Bart Watson, Brewers Association (BA) economist, posted a blog on the BA website to make a fairly convincing argument against the so-called craft beer bubble debate. The potential for a craft beer bubble gets brought up a lot, inevitably, because the industry is, to use another buzz term, booming. So, if an industry is starting to take off, there must be another shoe to drop at some point, right?
According to Watson that’s wrong, at least insofar as what’s happening in the craft beer industry isn’t a bubble by the standard definition of the term:
A bubble is a period of overinvestment where asset prices aren’t aligned with reality. In other words, people are betting on a future that won’t exist. What evidence is there that craft is in a similar situation; that brewers and investors are betting more than they should on a future that won’t exist?
Be sure to head to the blog to check out the chart showing the rise of the industry, which is essentially a fairly slow, steady rise, in contrast to the trendline of a “bubble” that shoots up.
There are definitely a lot more breweries now than even five years ago, but who is to say how many is too many, or when there has been an overinvestment in the industry? What would these numbers be based on?
There’s plenty of evidence that America can support a ton of new breweries. Germany has 1,300 breweries, with a heck of a lot less people. If the United States had the same number of breweries per capita (our population is over 3.8x bigger), that would mean 5,000 breweries.
And then there is the capacity point:
In 2009, production was at 66% of capacity. In 2011, it was 78%. If anything, this means there should be less fear of a bubble than in the late 2000s.

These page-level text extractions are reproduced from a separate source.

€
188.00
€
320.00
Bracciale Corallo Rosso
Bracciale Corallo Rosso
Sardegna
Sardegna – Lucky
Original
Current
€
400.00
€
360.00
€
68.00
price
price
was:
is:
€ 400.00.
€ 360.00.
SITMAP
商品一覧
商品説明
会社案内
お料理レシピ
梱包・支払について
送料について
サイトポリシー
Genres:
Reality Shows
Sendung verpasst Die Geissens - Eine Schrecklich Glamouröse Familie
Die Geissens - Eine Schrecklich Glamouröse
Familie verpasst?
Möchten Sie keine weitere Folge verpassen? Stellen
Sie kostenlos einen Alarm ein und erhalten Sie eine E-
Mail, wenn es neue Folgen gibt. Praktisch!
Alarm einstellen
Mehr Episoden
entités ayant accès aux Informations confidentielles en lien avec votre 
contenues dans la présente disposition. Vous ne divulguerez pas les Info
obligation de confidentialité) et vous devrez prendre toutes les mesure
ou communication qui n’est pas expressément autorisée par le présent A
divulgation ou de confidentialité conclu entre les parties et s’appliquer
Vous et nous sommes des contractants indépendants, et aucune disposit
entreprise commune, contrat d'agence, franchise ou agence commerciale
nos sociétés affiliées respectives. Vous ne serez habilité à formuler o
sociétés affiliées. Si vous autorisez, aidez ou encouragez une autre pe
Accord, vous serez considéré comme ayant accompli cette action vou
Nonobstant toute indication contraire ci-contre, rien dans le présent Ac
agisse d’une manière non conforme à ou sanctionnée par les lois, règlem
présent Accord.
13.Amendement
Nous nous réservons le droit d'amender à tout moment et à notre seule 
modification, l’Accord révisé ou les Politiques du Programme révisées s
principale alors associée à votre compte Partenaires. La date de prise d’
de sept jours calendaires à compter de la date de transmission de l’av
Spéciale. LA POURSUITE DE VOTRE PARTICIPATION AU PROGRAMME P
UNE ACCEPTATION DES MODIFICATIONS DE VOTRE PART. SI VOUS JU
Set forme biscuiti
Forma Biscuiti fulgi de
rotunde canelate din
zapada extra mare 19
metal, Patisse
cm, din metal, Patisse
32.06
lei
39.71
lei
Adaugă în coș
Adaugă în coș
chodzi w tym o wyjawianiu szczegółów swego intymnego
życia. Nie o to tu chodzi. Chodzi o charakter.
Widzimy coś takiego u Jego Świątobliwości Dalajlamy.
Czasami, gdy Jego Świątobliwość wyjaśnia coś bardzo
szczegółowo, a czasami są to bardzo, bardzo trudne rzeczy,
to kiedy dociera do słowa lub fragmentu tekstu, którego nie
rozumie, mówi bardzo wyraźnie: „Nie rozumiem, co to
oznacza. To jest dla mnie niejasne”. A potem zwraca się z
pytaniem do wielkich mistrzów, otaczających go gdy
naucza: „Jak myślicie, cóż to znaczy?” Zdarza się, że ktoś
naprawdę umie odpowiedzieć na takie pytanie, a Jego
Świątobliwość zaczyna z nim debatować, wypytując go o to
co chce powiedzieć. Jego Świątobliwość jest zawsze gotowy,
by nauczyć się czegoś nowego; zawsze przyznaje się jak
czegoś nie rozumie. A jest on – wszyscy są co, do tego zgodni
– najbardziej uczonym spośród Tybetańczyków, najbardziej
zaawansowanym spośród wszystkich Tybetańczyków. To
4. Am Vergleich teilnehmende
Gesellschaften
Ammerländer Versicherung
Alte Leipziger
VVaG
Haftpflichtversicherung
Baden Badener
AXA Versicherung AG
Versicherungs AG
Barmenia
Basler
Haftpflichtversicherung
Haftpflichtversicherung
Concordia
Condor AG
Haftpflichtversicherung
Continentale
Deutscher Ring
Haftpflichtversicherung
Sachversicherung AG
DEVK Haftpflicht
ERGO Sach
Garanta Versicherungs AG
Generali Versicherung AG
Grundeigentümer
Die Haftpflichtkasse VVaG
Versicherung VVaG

And what about how much market share the industry is starting to take? Watson does some interesting math there as well. Be sure to head to the BA website for the full argument.
Slowing growth or a rising rate of closings doesn’t mean a bubble has burst. At a certain point, a growing base means that 10 or 15% volume growth becomes more and more difficult, as the same percentage rate requires a greater growth in barrels produced every year. Similarly, a slowing rate of openings or increased closings should not be taken as a sign that the craft market is collapsing. Think again about restaurants, how many close every year — does that mean we are in a restaurant bubble? Although it is likely craft will reach a point (hopefully many years) down the road where volume percentage growth slows and closings equal openings, this is a sign of a mature marketplace rather than a bubble.